(Stored data entries)
=== Section Start ===

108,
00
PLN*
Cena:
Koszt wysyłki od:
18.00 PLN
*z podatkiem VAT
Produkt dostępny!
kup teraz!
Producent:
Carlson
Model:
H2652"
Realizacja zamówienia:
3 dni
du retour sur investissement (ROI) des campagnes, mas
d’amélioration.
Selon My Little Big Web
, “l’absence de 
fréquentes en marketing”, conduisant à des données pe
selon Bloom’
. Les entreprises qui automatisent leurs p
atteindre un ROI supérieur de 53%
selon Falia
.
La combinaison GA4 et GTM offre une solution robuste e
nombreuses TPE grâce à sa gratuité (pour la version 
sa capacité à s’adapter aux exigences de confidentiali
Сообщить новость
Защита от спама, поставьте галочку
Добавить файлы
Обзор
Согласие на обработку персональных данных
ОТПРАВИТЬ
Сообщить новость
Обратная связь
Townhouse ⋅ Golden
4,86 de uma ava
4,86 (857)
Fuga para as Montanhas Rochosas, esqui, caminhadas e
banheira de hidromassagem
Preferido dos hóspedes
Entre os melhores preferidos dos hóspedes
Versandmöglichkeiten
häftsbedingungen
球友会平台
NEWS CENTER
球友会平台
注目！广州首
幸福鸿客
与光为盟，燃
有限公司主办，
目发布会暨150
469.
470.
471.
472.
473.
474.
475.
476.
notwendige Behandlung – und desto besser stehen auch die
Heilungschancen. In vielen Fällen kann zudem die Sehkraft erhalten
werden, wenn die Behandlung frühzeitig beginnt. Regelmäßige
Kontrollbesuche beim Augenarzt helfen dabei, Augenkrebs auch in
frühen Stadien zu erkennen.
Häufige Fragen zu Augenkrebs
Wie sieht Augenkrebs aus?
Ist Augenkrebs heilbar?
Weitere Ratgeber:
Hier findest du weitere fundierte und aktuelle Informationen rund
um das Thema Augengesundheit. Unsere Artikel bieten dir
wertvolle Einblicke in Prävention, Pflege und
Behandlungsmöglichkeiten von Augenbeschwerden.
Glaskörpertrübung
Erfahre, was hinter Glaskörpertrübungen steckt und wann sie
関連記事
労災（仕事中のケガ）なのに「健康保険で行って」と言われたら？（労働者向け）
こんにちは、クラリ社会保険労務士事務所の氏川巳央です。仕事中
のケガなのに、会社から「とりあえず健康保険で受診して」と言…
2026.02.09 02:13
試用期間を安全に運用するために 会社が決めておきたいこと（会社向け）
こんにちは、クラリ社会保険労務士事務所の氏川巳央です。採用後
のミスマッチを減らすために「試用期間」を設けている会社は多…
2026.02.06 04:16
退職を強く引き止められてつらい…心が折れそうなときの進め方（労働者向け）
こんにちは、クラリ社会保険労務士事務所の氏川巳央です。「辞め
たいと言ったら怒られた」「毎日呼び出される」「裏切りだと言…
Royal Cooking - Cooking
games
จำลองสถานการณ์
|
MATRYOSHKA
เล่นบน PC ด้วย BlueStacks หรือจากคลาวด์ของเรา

=== Section End ===

§ **About this exercise**: Put every line of the data above into a numbered list, leaving out any blank lines.

§ **Response**:
1. 108,
2. 00
3. PLN*
4. Cena:
5. Koszt wysyłki od:
6. 18.00 PLN
7. *z podatkiem VAT
8. Produkt dostępny!
9. kup teraz!
10. Producent:
11. Carlson
12. Model:
13. H2652"
14. Realizacja zamówienia:
15. 3 dni
16. du retour sur investissement (ROI) des campagnes, mas
17. d’amélioration.
18. Selon My Little Big Web
19. , “l’absence de 
20. fréquentes en marketing”, conduisant à des données pe
21. selon Bloom’
22. . Les entreprises qui automatisent leurs p
23. atteindre un ROI supérieur de 53%
24. selon Falia
25. .
26. La combinaison GA4 et GTM offre une solution robuste e
27. nombreuses TPE grâce à sa gratuité (pour la version 
28. sa capacité à s’adapter aux exigences de confidentiali
29. Сообщить новость
30. Защита от спама, поставьте галочку
31. Добавить файлы
32. Обзор
33. Согласие на обработку персональных данных
34. ОТПРАВИТЬ
35. Сообщить новость
36. Обратная связь
37. Townhouse ⋅ Golden
38. 4,86 de uma ava
39. 4,86 (857)
40. Fuga para as Montanhas Rochosas, esqui, caminhadas e
41. banheira de hidromassagem
42. Preferido dos hóspedes
43. Entre os melhores preferidos dos hóspedes
44. Versandmöglichkeiten
45. häftsbedingungen
46. 球友会平台
47. NEWS CENTER
48. 球友会平台
49. 注目！广州首
50. 幸福鸿客
51. 与光为盟，燃
52. 有限公司主办，
53. 目发布会暨150
54. 469.
55. 470.
56. 471.
57. 472.
58. 473.
59. 474.
60. 475.
61. 476.
62. notwendige Behandlung – und desto besser stehen auch die
63. Heilungschancen. In vielen Fällen kann zudem die Sehkraft erhalten
64. werden, wenn die Behandlung frühzeitig beginnt. Regelmäßige
65. Kontrollbesuche beim Augenarzt helfen dabei, Augenkrebs auch in
66. frühen Stadien zu erkennen.
67. Häufige Fragen zu Augenkrebs
68. Wie sieht Augenkrebs aus?
69. Ist Augenkrebs heilbar?
70. Weitere Ratgeber:
71. Hier findest du weitere fundierte und aktuelle Informationen rund
72. um das Thema Augengesundheit. Unsere Artikel bieten dir
73. wertvolle Einblicke in Prävention, Pflege und
74. Behandlungsmöglichkeiten von Augenbeschwerden.
75. Glaskörpertrübung
76. Erfahre, was hinter Glaskörpertrübungen steckt und wann sie
77. 関連記事
78. 労災（仕事中のケガ）なのに「健康保険で行って」と言われたら？（労働者向け）
79. こんにちは、クラリ社会保険労務士事務所の氏川巳央です。仕事中
80. のケガなのに、会社から「とりあえず健康保険で受診して」と言…
81. 2026.02.09 02:13
82. 試用期間を安全に運用するために 会社が決めておきたいこと（会社向け）
83. こんにちは、クラリ社会保険労務士事務所の氏川巳央です。採用後
84. のミスマッチを減らすために「試用期間」を設けている会社は多…
85. 2026.02.06 04:16
86. 退職を強く引き止められてつらい…心が折れそうなときの進め方（労働者向け）
87. こんにちは、クラリ社会保険労務士事務所の氏川巳央です。「辞め
88. たいと言ったら怒られた」「毎日呼び出される」「裏切りだと言…
89. Royal Cooking - Cooking
90. games
91. จำลองสถานการณ์
92. |
93. MATRYOSHKA
94. เล่นบน PC ด้วย BlueStacks หรือจากคลาวด์ของเรา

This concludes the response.